29. A growth promoting composition according to claim 28, wherein the antibiotic is lincomycin, spectinomycin or amoxicillin or combinations thereof.

30. A method for improving the growth performance of an animal comprising the step of administering to an animal in need thereof a nucleic acid molecule encoding one or more cytokines or biologically-active fragments thereof, wherein the expression of said nucleic acid molecule produces a growth promoting amount of said cytokines or fragments thereof.

31. A method according to claim 30, wherein the nucleic acid molecule is administered by injection subcutaneously, intravenously, or intramuscularly or administered as an aerosol.

32. A method according to claim 30, wherein the nucleic acid molecule is administered in an amount of about 1 μg to 2000 μg per dose

33. A method according to claim 30, wherein the nucleic acid molecule is administered in an amount of about 5 μg to 1000 μg per dose.

34. A method according to claim 30, wherein the nucleic acid molecule is administered in an amount of about 6 μg to 200 μg per dose.

35. A method according to claim 27, wherein the nucleic acid molecule is administered in a vector or as naked DNA.
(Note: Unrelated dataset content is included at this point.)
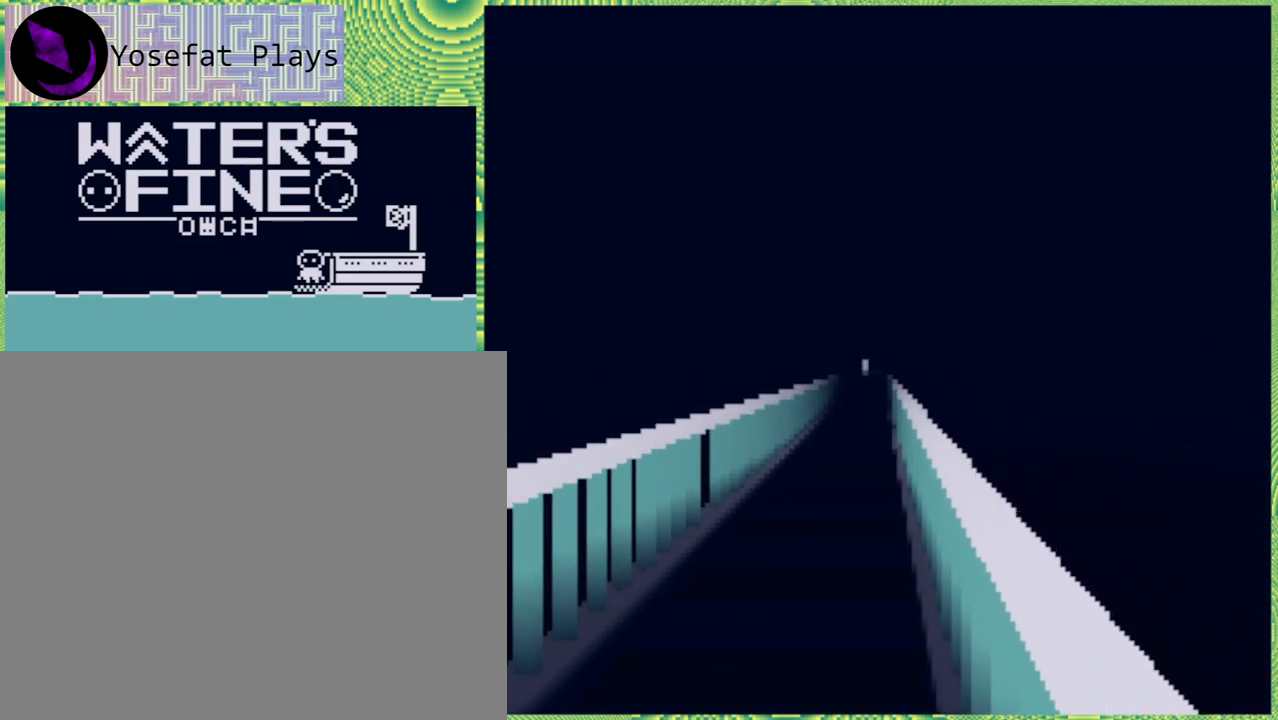
{"buttons": [], "left_stick": "up", "right_stick": "center", "events": []}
36. A method according to claim 35, wherein the vector is a porcine adenovirus vector.

37. A construct for delivering in vivo an effective amount of cytokine, comprising:

b) a vector comprising a control sequence wherein the control sequence is-capable of the controlling the expression of the nucleotide sequence of a) such that a cytokine or biologically active fragment thereof is produced which in turns improves growth performance in an animal.